Son cœur est au bord de l’explosion. Elle ne se souvient même plus de cet homme qui lui a ouvert la porte. Son image a déjà quitté sa conscience.
Et elle ne peut retenir son corps quittant sa retenue pour se tendre vers les mains inconnues.
Elle veut lutter contre ses envies qui déferlent, au rythme des caresses qu’elle ne fuit pas…
Le modelage des poses vers cet objectif inquisiteur se poursuit sans relâche…
Sans relâche et sans heurt, elle se laisse manipuler, lier, nouer, plier et peu à peu quitte le sol.
Lorsque l’homme entre en sa possession elle lui offre son plaisir sans réserve. Et quand enfin il lui rend la lumière, c’est un bonheur sans pareil de l’apercevoir…

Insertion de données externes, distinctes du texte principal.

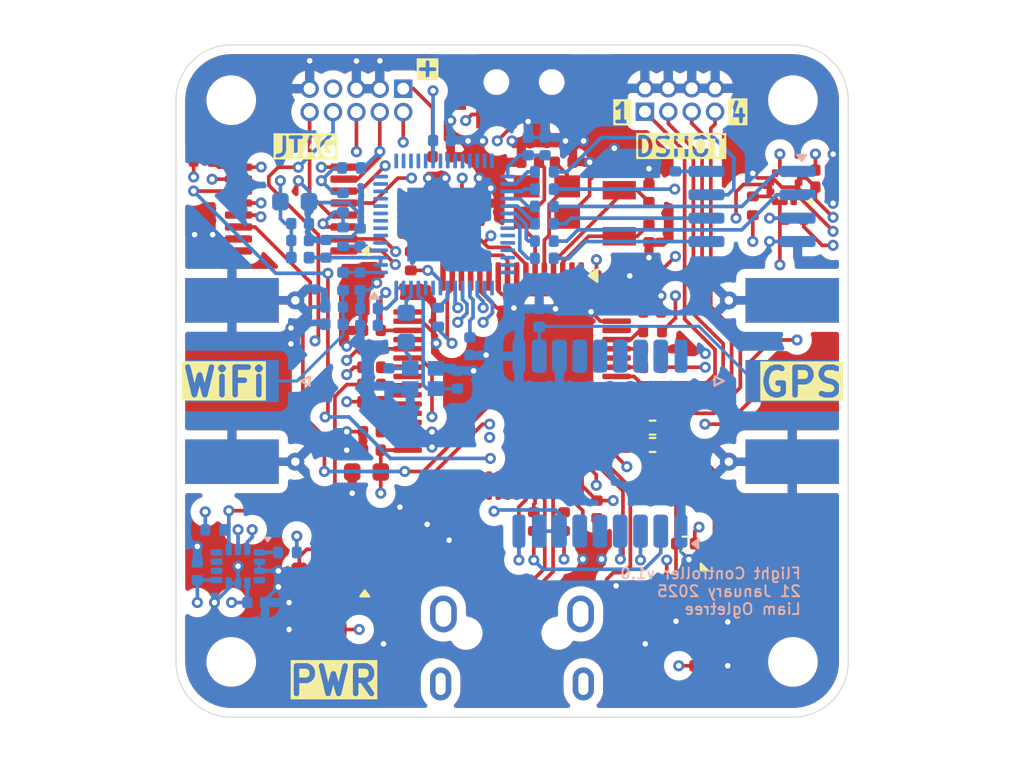
<source format=kicad_pcb>
(kicad_pcb
	(version 20240108)
	(generator "pcbnew")
	(generator_version "8.0")
	(general
		(thickness 1.6)
		(legacy_teardrops no)
	)
	(paper "A4")
	(title_block
		(title "Flight Controller")
		(date "2024-11-09")
		(rev "v0.1")
		(company "Oak Designs")
	)
	(layers
		(0 "F.Cu" signal)
		(1 "In1.Cu" signal)
		(2 "In2.Cu" signal)
		(3 "In3.Cu" signal)
		(4 "In4.Cu" signal)
		(31 "B.Cu" signal)
		(32 "B.Adhes" user "B.Adhesive")
		(33 "F.Adhes" user "F.Adhesive")
		(34 "B.Paste" user)
		(35 "F.Paste" user)
		(36 "B.SilkS" user "B.Silkscreen")
		(37 "F.SilkS" user "F.Silkscreen")
		(38 "B.Mask" user)
		(39 "F.Mask" user)
		(40 "Dwgs.User" user "User.Drawings")
		(41 "Cmts.User" user "User.Comments")
		(42 "Eco1.User" user "User.Eco1")
		(43 "Eco2.User" user "User.Eco2")
		(44 "Edge.Cuts" user)
		(45 "Margin" user)
		(46 "B.CrtYd" user "B.Courtyard")
		(47 "F.CrtYd" user "F.Courtyard")
		(48 "B.Fab" user)
		(49 "F.Fab" user)
		(50 "User.1" user)
		(51 "User.2" user)
		(52 "User.3" user)
		(53 "User.4" user)
		(54 "User.5" user)
		(55 "User.6" user)
		(56 "User.7" user)
		(57 "User.8" user)
		(58 "User.9" user)
	)
	(setup
		(stackup
			(layer "F.SilkS"
				(type "Top Silk Screen")
			)
			(layer "F.Paste"
				(type "Top Solder Paste")
			)
			(layer "F.Mask"
				(type "Top Solder Mask")
				(thickness 0.01)
			)
			(layer "F.Cu"
				(type "copper")
				(thickness 0.035)
			)
			(layer "dielectric 1"
				(type "prepreg")
				(thickness 0.1)
				(material "FR4")
				(epsilon_r 4.5)
				(loss_tangent 0.02)
			)
			(layer "In1.Cu"
				(type "copper")
				(thickness 0.035)
			)
			(layer "dielectric 2"
				(type "core")
				(thickness 0.535)
				(material "FR4")
				(epsilon_r 4.5)
				(loss_tangent 0.02)
			)
			(layer "In2.Cu"
				(type "copper")
				(thickness 0.035)
			)
			(layer "dielectric 3"
				(type "prepreg")
				(thickness 0.1)
				(material "FR4")
				(epsilon_r 4.5)
				(loss_tangent 0.02)
			)
			(layer "In3.Cu"
				(type "copper")
				(thickness 0.035)
			)
			(layer "dielectric 4"
				(type "core")
				(thickness 0.535)
				(material "FR4")
				(epsilon_r 4.5)
				(loss_tangent 0.02)
			)
			(layer "In4.Cu"
				(type "copper")
				(thickness 0.035)
			)
			(layer "dielectric 5"
				(type "prepreg")
				(thickness 0.1)
				(material "FR4")
				(epsilon_r 4.5)
				(loss_tangent 0.02)
			)
			(layer "B.Cu"
				(type "copper")
				(thickness 0.035)
			)
			(layer "B.Mask"
				(type "Bottom Solder Mask")
				(thickness 0.01)
			)
			(layer "B.Paste"
				(type "Bottom Solder Paste")
			)
			(layer "B.SilkS"
				(type "Bottom Silk Screen")
			)
			(copper_finish "None")
			(dielectric_constraints yes)
		)
		(pad_to_mask_clearance 0)
		(allow_soldermask_bridges_in_footprints no)
		(pcbplotparams
			(layerselection 0x00010fc_ffffffff)
			(plot_on_all_layers_selection 0x0000000_00000000)
			(disableapertmacros no)
			(usegerberextensions no)
			(usegerberattributes yes)
			(usegerberadvancedattributes yes)
			(creategerberjobfile yes)
			(dashed_line_dash_ratio 12.000000)
			(dashed_line_gap_ratio 3.000000)
			(svgprecision 4)
			(plotframeref no)
			(viasonmask no)
			(mode 1)
			(useauxorigin no)
			(hpglpennumber 1)
			(hpglpenspeed 20)
			(hpglpendiameter 15.000000)
			(pdf_front_fp_property_popups yes)
			(pdf_back_fp_property_popups yes)
			(dxfpolygonmode yes)
			(dxfimperialunits yes)
			(dxfusepcbnewfont yes)
			(psnegative no)
			(psa4output no)
			(plotreference yes)
			(plotvalue yes)
			(plotfptext yes)
			(plotinvisibletext no)
			(sketchpadsonfab no)
			(subtractmaskfromsilk no)
			(outputformat 1)
			(mirror no)
			(drillshape 1)
			(scaleselection 1)
			(outputdirectory "")
		)
	)
	(net 0 "")
	(net 1 "GND")
	(net 2 "/Power/VBUS")
	(net 3 "Net-(U1-SW)")
	(net 4 "Net-(U1-BST)")
	(net 5 "Net-(U2-VCAP_1)")
	(net 6 "+3.3V")
	(net 7 "Net-(U5-C1)")
	(net 8 "+3.3VA")
	(net 9 "Net-(D1-A)")
	(net 10 "Net-(C33-Pad1)")
	(net 11 "Net-(U8-XTAL_N)")
	(net 12 "Net-(C37-Pad1)")
	(net 13 "Net-(U4-SDO)")
	(net 14 "Net-(U5-SDO)")
	(net 15 "BMP388_CS")
	(net 16 "LIS2MDL_CS")
	(net 17 "LSM6DSO32_CS")
	(net 18 "Net-(U8-LNA_IN)")
	(net 19 "Net-(D3-K)")
	(net 20 "Net-(U8-CHIP_PU)")
	(net 21 "Net-(D2-K)")
	(net 22 "unconnected-(J1-Shield-Pad6)")
	(net 23 "unconnected-(U5-NC-Pad11)")
	(net 24 "unconnected-(J1-ID-Pad4)")
	(net 25 "unconnected-(J1-Shield-Pad6)_1")
	(net 26 "M10S_RESET")
	(net 27 "unconnected-(J1-Shield-Pad6)_2")
	(net 28 "unconnected-(J1-Shield-Pad6)_3")
	(net 29 "SWD_SWO")
	(net 30 "ESP32_MTDI")
	(net 31 "SWD_SWDIO")
	(net 32 "M10S_PPS")
	(net 33 "SWD_NRST")
	(net 34 "SWD_SWCLK")
	(net 35 "Net-(U8-XTAL_P)")
	(net 36 "Net-(U2-PC1)")
	(net 37 "Net-(U2-PC5)")
	(net 38 "STM32_NRST")
	(net 39 "Net-(U2-PC10)")
	(net 40 "Net-(U2-BOOT0)")
	(net 41 "Net-(U2-PA5)")
	(net 42 "Net-(U2-PA7)")
	(net 43 "Net-(U2-PA15)")
	(net 44 "/STM32F446RET6/LSE_OUT")
	(net 45 "Net-(U2-PB0)")
	(net 46 "/STM32F446RET6/LSE_IN")
	(net 47 "STM32_SWDIO")
	(net 48 "Net-(U2-PB13)")
	(net 49 "Net-(U2-PA0)")
	(net 50 "Net-(U2-PA10)")
	(net 51 "Net-(U2-PB6)")
	(net 52 "unconnected-(J2-KEY-Pad7)")
	(net 53 "Net-(U2-PB8)")
	(net 54 "STM32_SWO")
	(net 55 "Net-(U6-SDO)")
	(net 56 "Net-(U8-SPIHD)")
	(net 57 "SPIHD")
	(net 58 "Net-(U8-SPIWP)")
	(net 59 "SPIWP")
	(net 60 "Net-(U8-SPICS0)")
	(net 61 "unconnected-(U8-GPIO21-Pad27)")
	(net 62 "unconnected-(U8-XTAL_32K_N-Pad22)")
	(net 63 "SPICS0")
	(net 64 "unconnected-(U8-GPIO33-Pad38)")
	(net 65 "unconnected-(U8-GPIO4-Pad9)")
	(net 66 "unconnected-(U8-GPIO46-Pad52)")
	(net 67 "unconnected-(U8-GPIO11-Pad16)")
	(net 68 "unconnected-(U8-GPIO17-Pad23)")
	(net 69 "Net-(U8-SPICLK)")
	(net 70 "unconnected-(U8-GPIO35-Pad40)")
	(net 71 "unconnected-(U8-GPIO2-Pad7)")
	(net 72 "unconnected-(U8-GPIO19{slash}USB_D--Pad25)")
	(net 73 "SPICLK")
	(net 74 "Net-(U8-SPIQ)")
	(net 75 "SPIQ")
	(net 76 "SPID")
	(net 77 "Net-(U8-SPID)")
	(net 78 "unconnected-(U8-GPIO10-Pad15)")
	(net 79 "unconnected-(U8-XTAL_32K_P-Pad21)")
	(net 80 "unconnected-(U8-GPIO3-Pad8)")
	(net 81 "unconnected-(U8-GPIO0-Pad5)")
	(net 82 "Net-(U8-U0TXD)")
	(net 83 "ESP32_NRST")
	(net 84 "unconnected-(U8-GPIO5-Pad10)")
	(net 85 "Net-(SW1-B)")
	(net 86 "unconnected-(U8-GPIO20{slash}USB_D+-Pad26)")
	(net 87 "unconnected-(U2-PC13-Pad2)")
	(net 88 "unconnected-(U8-SPICS1-Pad28)")
	(net 89 "unconnected-(U8-GPIO13-Pad18)")
	(net 90 "unconnected-(U8-GPIO1-Pad6)")
	(net 91 "unconnected-(U8-GPIO45-Pad51)")
	(net 92 "unconnected-(U2-PC3-Pad11)")
	(net 93 "unconnected-(U8-GPIO37-Pad42)")
	(net 94 "unconnected-(U8-GPIO36-Pad41)")
	(net 95 "unconnected-(U8-GPIO12-Pad17)")
	(net 96 "unconnected-(U2-PB10-Pad29)")
	(net 97 "unconnected-(U8-GPIO9-Pad14)")
	(net 98 "unconnected-(U8-GPIO18-Pad24)")
	(net 99 "unconnected-(U8-GPIO6-Pad11)")
	(net 100 "unconnected-(U2-PB12-Pad33)")
	(net 101 "unconnected-(U8-GPIO34-Pad39)")
	(net 102 "unconnected-(U8-SPICLK_P-Pad37)")
	(net 103 "unconnected-(U2-PB7-Pad59)")
	(net 104 "unconnected-(U2-PA3-Pad17)")
	(net 105 "unconnected-(U8-SPICLK_N-Pad36)")
	(net 106 "unconnected-(U2-PA4-Pad20)")
	(net 107 "unconnected-(U2-PC4-Pad24)")
	(net 108 "unconnected-(U2-PC0-Pad8)")
	(net 109 "unconnected-(U8-GPIO7-Pad12)")
	(net 110 "unconnected-(U8-GPIO8-Pad13)")
	(net 111 "unconnected-(U2-PA2-Pad16)")
	(net 112 "unconnected-(U2-PB1-Pad27)")
	(net 113 "unconnected-(U8-GPIO14-Pad19)")
	(net 114 "unconnected-(U2-PB2-Pad28)")
	(net 115 "unconnected-(U8-GPIO38-Pad43)")
	(net 116 "STM32_SWCLK")
	(net 117 "unconnected-(U2-PB15-Pad36)")
	(net 118 "/STM32F446RET6/HSE_OUT")
	(net 119 "/STM32F446RET6/HSE_IN")
	(net 120 "SPI1_MISO")
	(net 121 "unconnected-(U2-PB9-Pad62)")
	(net 122 "SPI1_MOSI")
	(net 123 "unconnected-(U2-PC7-Pad38)")
	(net 124 "SPI1_SCK")
	(net 125 "unconnected-(U2-PC6-Pad37)")
	(net 126 "SPI2_MOSI")
	(net 127 "unconnected-(U2-PB14-Pad35)")
	(net 128 "SPI2_SCK")
	(net 129 "SPI3_SCK")
	(net 130 "unconnected-(U2-PC9-Pad40)")
	(net 131 "unconnected-(U2-PC8-Pad39)")
	(net 132 "SPI3_MOSI")
	(net 133 "ESP32_MTMS")
	(net 134 "UART4_MISO")
	(net 135 "ESP32_MTCK")
	(net 136 "UART4_MOSI")
	(net 137 "USART1_MOSI")
	(net 138 "ESP32_MTDO")
	(net 139 "USART1_MISO")
	(net 140 "SPI2_MISO")
	(net 141 "SPI3_MISO")
	(net 142 "unconnected-(U4-INT-Pad7)")
	(net 143 "USB_D+")
	(net 144 "USB_D-")
	(net 145 "DSHOT3")
	(net 146 "DSHOT4")
	(net 147 "DSHOT2")
	(net 148 "DSHOT1")
	(net 149 "unconnected-(U5-NC-Pad12)")
	(net 150 "unconnected-(U5-NC-Pad2)")
	(net 151 "unconnected-(U6-INT2-Pad9)")
	(net 152 "unconnected-(U6-NC-Pad10)")
	(net 153 "unconnected-(U6-INT1-Pad4)")
	(net 154 "unconnected-(U6-NC-Pad11)")
	(net 155 "unconnected-(U7-V_BCKP-Pad6)")
	(net 156 "unconnected-(U7-VCC_RF-Pad14)")
	(net 157 "unconnected-(U7-EXTINT-Pad5)")
	(net 158 "unconnected-(U7-SDA-Pad16)")
	(net 159 "unconnected-(U7-LNA_EN-Pad13)")
	(net 160 "unconnected-(U7-VIO_SEL-Pad15)")
	(net 161 "unconnected-(U7-~{SAFEBOOT}-Pad18)")
	(net 162 "unconnected-(U7-SCL-Pad17)")
	(footprint "Capacitor_SMD:C_0402_1005Metric" (layer "F.Cu") (at 125.6275 128.33 180))
	(footprint "Resistor_SMD:R_0402_1005Metric" (layer "F.Cu") (at 98.47 103.3))
	(footprint "Resistor_SMD:R_0402_1005Metric" (layer "F.Cu") (at 107.62 115.44))
	(footprint "Capacitor_SMD:C_0402_1005Metric" (layer "F.Cu") (at 120.31 109.54))
	(footprint "Capacitor_SMD:C_0402_1005Metric" (layer "F.Cu") (at 107.64 112.5 180))
	(footprint "Resistor_SMD:R_0402_1005Metric" (layer "F.Cu") (at 107.62 114.5 180))
	(footprint "Resistor_SMD:R_0402_1005Metric" (layer "F.Cu") (at 122.88 113.5))
	(footprint "Connector_PinHeader_1.27mm:PinHeader_2x04_P1.27mm_Vertical" (layer "F.Cu") (at 122.4625 100.625 90))
	(footprint "Capacitor_SMD:C_0402_1005Metric" (layer "F.Cu") (at 122.68 105.05 90))
	(footprint "Resistor_SMD:R_0402_1005Metric" (layer "F.Cu") (at 118.07 122.88 90))
	(footprint "Resistor_SMD:R_0402_1005Metric" (layer "F.Cu") (at 130.58 106.45 180))
	(footprint "Capacitor_SMD:C_0402_1005Metric" (layer "F.Cu") (at 110.68 107.09 90))
	(footprint "Capacitor_SMD:C_0402_1005Metric" (layer "F.Cu") (at 106.05 123.905 -90))
	(footprint "Capacitor_SMD:C_0603_1608Metric" (layer "F.Cu") (at 105.045 128.74 180))
	(footprint "Resistor_SMD:R_0402_1005Metric" (layer "F.Cu") (at 122.88 118.72))
	(footprint "MountingHole:MountingHole_2.2mm_M2" (layer "F.Cu") (at 100 130.5))
	(footprint "Resistor_SMD:R_0402_1005Metric" (layer "F.Cu") (at 110.63 121.43 90))
	(footprint "Capacitor_SMD:C_0402_1005Metric" (layer "F.Cu") (at 116.23 103.37 180))
	(footprint "Resistor_SMD:R_0402_1005Metric" (layer "F.Cu") (at 109.75 108.73 90))
	(footprint "Resistor_SMD:R_0402_1005Metric" (layer "F.Cu") (at 122.88 114.5 180))
	(footprint "Capacitor_SMD:C_0402_1005Metric" (layer "F.Cu") (at 111.83 125.22 90))
	(footprint "Connector_USB:USB_Micro-B_Wuerth_629105150521" (layer "F.Cu") (at 115.245 129.745))
	(footprint "Crystal:Crystal_SMD_3215-2Pin_3.2x1.5mm" (layer "F.Cu") (at 121.07 106.14 -90))
	(footprint "Inductor_SMD:L_0603_1608Metric" (layer "F.Cu") (at 109.49 106.3075 -90))
	(footprint "Connector_PinHeader_1.27mm:PinHeader_2x05_P1.27mm_Vertical" (layer "F.Cu") (at 109.3375 99.375 -90))
	(footprint "Capacitor_SMD:C_0402_1005Metric" (layer "F.Cu") (at 111.6 107.09 90))
	(footprint "Capacitor_SMD:C_0402_1005Metric" (layer "F.Cu") (at 112.75 125.22 90))
	(footprint "Resistor_SMD:R_0402_1005Metric" (layer "F.Cu") (at 122.88 112.56 180))
	(footprint "Capacitor_SMD:C_0402_1005Metric" (layer "F.Cu") (at 122.68 107.23 -90))
	(footprint "Capacitor_SMD:C_0402_1005Metric" (layer "F.Cu") (at 119.86 122.22 -90))
	(footprint "Capacitor_SMD:C_0402_1005Metric" (layer "F.Cu") (at 118.05 103.37))
	(footprint "Capacitor_SMD:C_0402_1005Metric" (layer "F.Cu") (at 98.49 108.185 180))
	(footprint "Resistor_SMD:R_0402_1005Metric" (layer "F.Cu") (at 122.88 117.78 180))
	(footprint "Resistor_SMD:R_0402_1005Metric" (layer "F.Cu") (at 116.43 122.88 90))
	(footprint "Capacitor_SMD:C_0603_1608Metric" (layer "F.Cu") (at 113.945 124.925 90))
	(footprint "Resistor_SMD:R_0402_1005Metric" (layer "F.Cu") (at 109.16 129.01 -90))
	(footprint "LED_SMD:LED_0603_1608Metric" (layer "F.Cu") (at 109.16 131.42 90))
	(footprint "Package_SO:TSSOP-16_4.4x5mm_P0.65mm" (layer "F.Cu") (at 103.2575 105.91 180))
	(footprint "Package_LGA:ST_HLGA-10_2x2mm_P0.5mm_LayoutBorder3x2y" (layer "F.Cu") (at 130.04 104.7225 180))
	(footprint "Capacitor_SMD:C_0402_1005Metric" (layer "F.Cu") (at 122.23 126.37 180))
	(footprint "Package_TO_SOT_SMD:TSOT-23-6" (layer "F.Cu") (at 108.21 124.5625 90))
	(footprint "MountingHole:MountingHole_2.2mm_M2" (layer "F.Cu") (at 130.5 130.5))
	(footprint "Resistor_SMD:R_0402_1005Metric" (layer "F.Cu") (at 124.66 124.08 180))
	(footprint "Button_Switch_SMD:SW_SPDT_PCM12"
		(locked yes)
		(layer "F.Cu")
		(uuid "abb67a56-058d-49c8-942d-646ef38c190f")
		(at 115.9 99.345 180)
		(descr "Ultraminiature Surface Mount Slide Switch, right-angle, https://www.ckswitches.com/media/1424/pcm.pdf")
		(property "Reference" "SW1"
			(at 0 -3.2 0)
			(layer "F.SilkS")
			(hide yes)
			(uuid "282bca6b-cf3a-4151-ac44-1a4d3310fe76")
			(effects
				(font
					(size 1 1)
					(thickness 0.15)
				)
			)
		)
		(property "Value" "SW_SPDT"
			(at 0 4.25 0)
			(layer "F.Fab")
			(hide yes)
			(uuid "8a1baa55-1eeb-4fc3-83c0-f63efb98cf61")
			(effects
				(font
					(size 1 1)
					(thickness 0.15)
				)
			)
		)
		(property "Footprint" "Button_Switch_SMD:SW_SPDT_PCM12"
			(at 0 0 180)
			(unlocked yes)
			(layer "F.Fab")
			(hide yes)
			(uuid "65bb97d7-fc6f-45c5-b67b-065ce916b4a0")
			(effects
				(font
					(size 1.27 1.27)
					(thickness 0.15)
				)
			)
		)
		(property "Datasheet" ""
			(at 0 0 180)
			(unlocked yes)
			(layer "F.Fab")
			(hide yes)
			(uuid "baa513e5-033b-4173-b612-efe4e59cd4d6")
			(effects
				(font
					(size 1.27 1.27)
					(thickness 0.15)
				)
			)
		)
		(property "Description" "Switch, single pole double throw"
			(at 0 0 180)
			(unlocked yes)
			(layer "F.Fab")
			(hide yes)
			(uuid "64e42d0a-251c-49c4-9cd2-7356d9239964")
			(effects
				(font
					(size 1.27 1.27)
					(thickness 0.15)
				)
			)
		)
		(path "/883cda55-2a60-4125-ad0d-e39d7c07418d/329c533d-1730-40ea-956d-3b6617196c20")
		(sheetname "STM32F446RET6")
		(sheetfile "STM32F446RET6.kicad_sch")
		(attr smd)
		(fp_line
			(start 4.4 2.1)
			(end 1.65 2.1)
			(stroke
				(width 0.05)
				(type solid)
			)
			(layer "F.CrtYd")
			(uuid "a908fb80-be2c-4d97-a009-6c4f609efc88")
		)
		(fp_line
			(start 4.4 -2.45)
			(end 4.4 2.1)
			(stroke
				(width 0.05)
				(type solid)
			)
			(layer "F.CrtYd")
			(uuid "ef676e2f-ee0a-4f5b-b82e-648ca3ef3f39")
		)
		(fp_line
			(start 1.65 3.4)
			(end -1.65 3.4)
			(stroke
				(width 0.05)
				(type solid)
			)
			(layer "F.CrtYd")
			(uuid "ef30c9b0-bd7a-483e-8900-ebe6a194b298")
		)
		(fp_line
			(start 1.65 2.1)
			(end 1.65 3.4)
			(stroke
				(width 0.05)
				(type solid)
			)
			(layer "F.CrtYd")
			(uuid "3707ca34-67f0-4da1-b04d-b4201160998a")
		)
		(fp_line
			(start -1.65 3.4)
			(end -1.65 2.1)
			(stroke
				(width 0.05)
				(type solid)
			)
			(layer "F.CrtYd")
			(uuid "5f384602-ff03-4c79-9d12-21b69372c6eb")
		)
		(fp_line
			(start -1.65 2.1)
			(end -4.4 2.1)
			(stroke
				(width 0.05)
				(type solid)
			)
			(layer "F.CrtYd")
			(uuid "37542bc2-63ee-4e1c-9d1f-4ae7f95a55e5")
		)
		(fp_line
			(start -4.4 2.1)
			(end -4.4 -2.45)
			(stroke
				(width 0.05)
				(type solid)
			)
			(layer "F.CrtYd")
			(uuid "8a03902a-1c91-4b9e-81a2-b616a24e76b5")
		)
		(fp_line
			(start -4.4 -2.45)
			(end 4.4 -2.45)
			(stroke
				(width 0.05)
				(type solid)
			)
			(layer "F.CrtYd")
			(uuid "6e685dd4-2022-4e3b-91b4-08e57da85353")
		)
		(fp_line
			(start 3.35 1.6)
			(end 3.35 -1)
			(stroke
				(width 0.1)
				(type solid)
			)
			(layer "F.Fab")
			(uuid "9a6ed9ad-7de0-4785-9c45-88d01eebc769")
		)
		(fp_line
			(start 3.35 -1)
			(end -3.35 -1)
			(stroke
				(width 0.1)
				(type solid)
			)
			(layer "F.Fab")
			(uuid "ce29f39f-32d1-4eb0-8326-b4235ee3df62")
		)
		(fp_line
			(start -0.1 2.9)
			(end -0.1 1.6)
			(stroke
				(width 0.1)
				(type solid)
			)
			(layer "F.Fab")
			(uuid "be376cdb-b673-429a-895d-f1b0ce1c9bbc")
		)
		(fp_line
			(start -0.15 2.95)
			(end -0.1 2.9)
			(stroke
				(width 0.1)
				(type solid)
			)
			(layer "F.Fab")
			(uuid "b858ec7a-5948-4c0a-9113-a64bfc57ce33")
		)
		(fp_line
			(start -0.35 3.15)
			(end -0.15 2.95)
			(stroke
				(width 0.1)
				(type solid)
			)
			(layer "F.Fab")
			(uuid "8dd9b3c3-a509-4abf-aa74-b2e17b2afa9e")
		)
		(fp_line
			(start -1.2 3.15)
			(end -0.35 3.15)
			(stroke
				(width 0.1)
				(type solid)
			)
			(layer "F.Fab")
			(uuid "37f8d71d-2095-47ce-900b-a8c10461c461")
		)
		(fp_line
			(start -1.4 2.95)
			(end -1.2 3.15)
			(stroke
				(width 0.1)
				(type solid)
			)
			(layer "F.Fab")
			(uuid "5556dba4-8338-4dd5-83b1-6c24a0057177")
		)
		(fp_line
			(start -1.4 1.65)
			(end -1.4 2.95)
			(stroke
				(width 0.1)
				(type solid)
			)
			(layer "F.Fab")
			(uuid "a640e785-dc5a-452b-890b-43aae0f5c14c")
		)
		(fp_line
			(start -3.35 1.6)
			(end 3.35 1.6)
			(stroke
				(width 0.1)
				(type solid)
			)
			(layer "F.Fab")
			(uuid "56d41050-5a11-4d57-9e41-a33b6ebbdb8e")
		)
		(fp_line
			(start -3.35 -1)
			(end -3.35 1.6)
			(stroke
				(width 0.1)
				(type solid)
			)
			(layer "F.Fab")
			(uuid "20b2d29b-5f28-4b14-9b9c-1c0891345c8b")
		)
		(pad "" smd rect
			(at -3.65 -0.78 180)
			(size 1 0.8)
			(layers "F.Cu" "F.Paste" "F.Mask")
			(uuid "e85ede42-62de-4333-82e4-438533eed6f5")
		)
		(pad "" smd rect
			(at -3.65 1.43 180)
			(size 1 0.8)
			(layers "F.Cu" "F.Paste" "F.Mask")
			(uuid "5b0e444f-0be6-4db5-83e2-b85675170fc8")
		)
		(pad "" np_thru_hole circle
			(at -1.5 0.33 180)
			(size 0.9 0.9)
			(drill 0.9)
			(layers "*.Cu" "*.Mask")
			(uuid "68d5e882-51f0-4b14-9af3-28b14d702fe4")
		)
		(pad "" np_thru_hole circle
			(at 1.5 0.33 180)
			(size 0.9 0.9)
			(drill 0.9)
			(layers "*.Cu" "*.Mask")
			(uuid "0569696c-ef71-4cc5-b6f9-6cc9957d8cb0")
		)
		(pad "" smd rect
			(at 3.65 -0.78 180)
			(size 1 0.8)
			(layers "F.Cu" "F.Paste" "F.Mask")
			(uuid "75275f09-96ee-49da-9400-929555e6609e")
		)
		(pad "" smd rect
			(at 3.65 1.43 180)
			(size 1 0.8)
			(layers "F.Cu" "F.Paste" "F.Mask")
			(uuid "8a99eac0-70b4-48a1-b08c-367bd65489d3")
		)
		(pad "1" smd rect
			(at -2.25 -1.43 180)
			(size 0.7 1.5)
			(layers "F.Cu" "F.Paste" "F.Mask")
			(net 1 "GND")
			(pinfunction "A")
			(pintype "passive")
			(uuid "7e071c05-36b8-47df-b470-19e0eb92139b")
		)
		(pad "2" smd rect
			(at 0.75 -1.43 180)
			(size 0.7 1.5)
			(layers "F.Cu" "F.Paste" "F.Mask")
			(net 85 "Net-(SW1-B)")
			(pinfunction "B")
			(pintype "passive")
			(uuid "aa477c03-8d7c-4334-bd9e-b3ea37029309")
		)
		(pad "3" smd rect
			(at 2.25 -1.43 180)
			(size 0.7 1.5)
			(layers "F.Cu" "F.Paste" "F.Mask")
			(net 6 "+3.3V")
			(pinfunction "C")
			(pintyp
... [1235333 chars truncated]
</source>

Elle l’avait deviné, peut-être dès le début ! Mais comment être sûr avant de le voir ?
Et c’est sans doute ce doute qui n’en était pas un qui lui ouvre des routes où elle aime tant se perdre…
Ils sont restés longtemps dans les bras enlacés, avant que le photographe ne revienne les troubler… Peut-être qu’enfin elle saura se regarder avec un peu de complaisance pour son image.